Is there a third generation of forward deployed engineering?

Yes. As of 2025 a vendor neutral studio era is emerging. The shape is the same (a named senior engineer in the client's repo for two to six weeks), but the contract is structurally different. There is no platform license. There is no vendor attached runtime. The leave behind is the agent code, an eval harness with cases drawn from production traces, a rubric.yaml on main, a .github/workflows/pilot-gate.yml workflow, and a runbook. The model vendor is whichever the client picks (Anthropic, OpenAI, Bedrock, Vertex, Azure OpenAI, or open weight). fde10x is one of these studios.

Why are AI companies hiring this role specifically now?

Foundation models commoditized faster than the application layer. As a16z framed it in 2025, enterprises buying AI "want to use it, but they need you to set it up." The model lab that wins the application layer wins the seat, and the cheapest way to win the application layer is an engineer inside the customer for a few weeks. The structural pattern is the same one Salesforce, ServiceNow and Workday used to build their moats: trade margin for moat by doing the implementation work yourself.

Did the FDE pattern exist before Palantir?

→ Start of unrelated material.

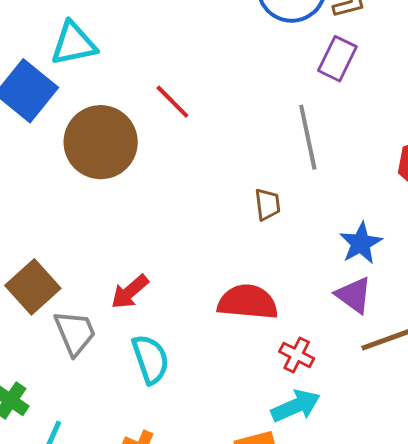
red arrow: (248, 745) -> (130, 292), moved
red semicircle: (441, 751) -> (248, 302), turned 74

Embedded engineers existed long before Palantir, in different forms (IBM systems engineers from the 1960s, contract engineers at defense primes, professional services teams at every enterprise software vendor). What Palantir did in the early 2010s was give the pattern a name, an internal title, a career ladder, and a thesis: that the engineer is the product distribution mechanism, not the salesperson.

How do I tell which generation of FDE I am hiring?

Ask one question: when the engineer leaves, which artifacts are in our repo, and which are not? If the answer involves a platform license, a hosted runtime, or a proprietary framework that has to keep being paid for, you are hiring an era 1 FDE. If the answer involves a model vendor your team did not pick and an SDK boundary that runs through one company's API, you are hiring an era 2 FDE. If the answer is the agent code, the rubric, the eval cases, the workflow, and the runbook in your repo with the model swappable behind the SDK, you are hiring an era 3 FDE.